══ DATA EXTRACT

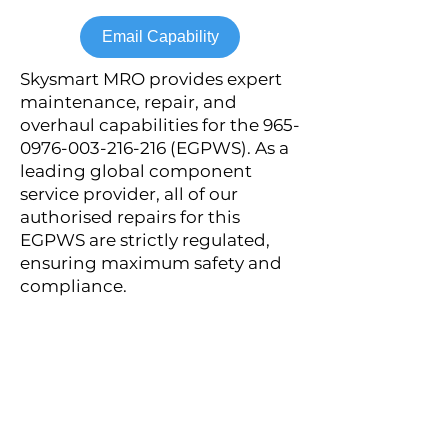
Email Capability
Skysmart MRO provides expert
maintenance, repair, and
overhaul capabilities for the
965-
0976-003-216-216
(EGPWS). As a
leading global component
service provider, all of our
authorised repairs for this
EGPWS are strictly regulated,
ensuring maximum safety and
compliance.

════
══ DATA EXTRACT

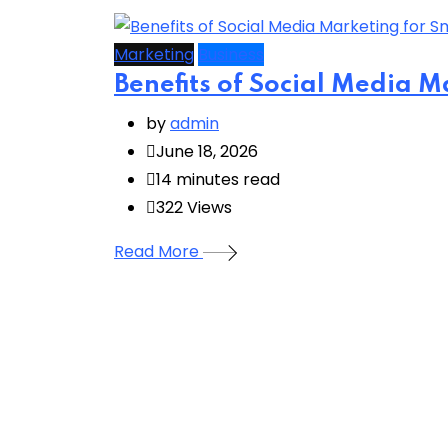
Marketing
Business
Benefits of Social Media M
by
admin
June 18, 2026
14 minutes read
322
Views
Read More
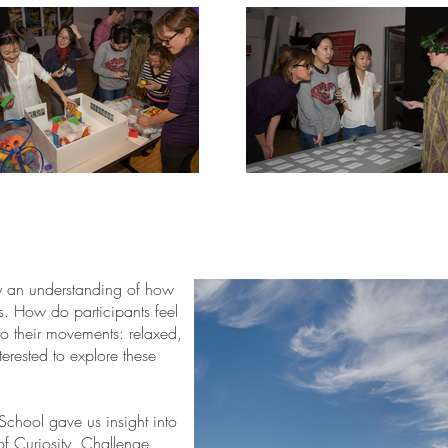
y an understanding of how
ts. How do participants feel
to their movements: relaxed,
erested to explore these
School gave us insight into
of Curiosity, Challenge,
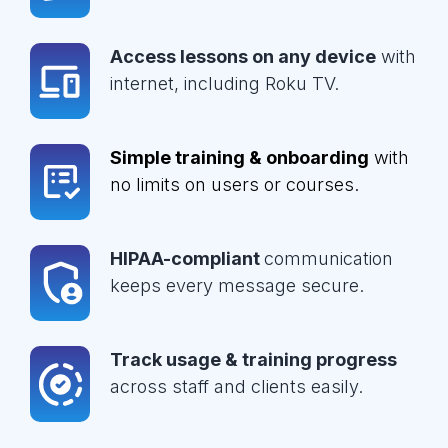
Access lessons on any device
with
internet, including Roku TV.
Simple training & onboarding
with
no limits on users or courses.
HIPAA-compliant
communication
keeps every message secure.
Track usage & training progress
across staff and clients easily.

════

Write out only the lines that run from the line containing "Email Capability" through the line containing "compliance.", both included, exactly as they appear above.

Email Capability
Skysmart MRO provides expert
maintenance, repair, and
overhaul capabilities for the
965-
0976-003-216-216
(EGPWS). As a
leading global component
service provider, all of our
authorised repairs for this
EGPWS are strictly regulated,
ensuring maximum safety and
compliance.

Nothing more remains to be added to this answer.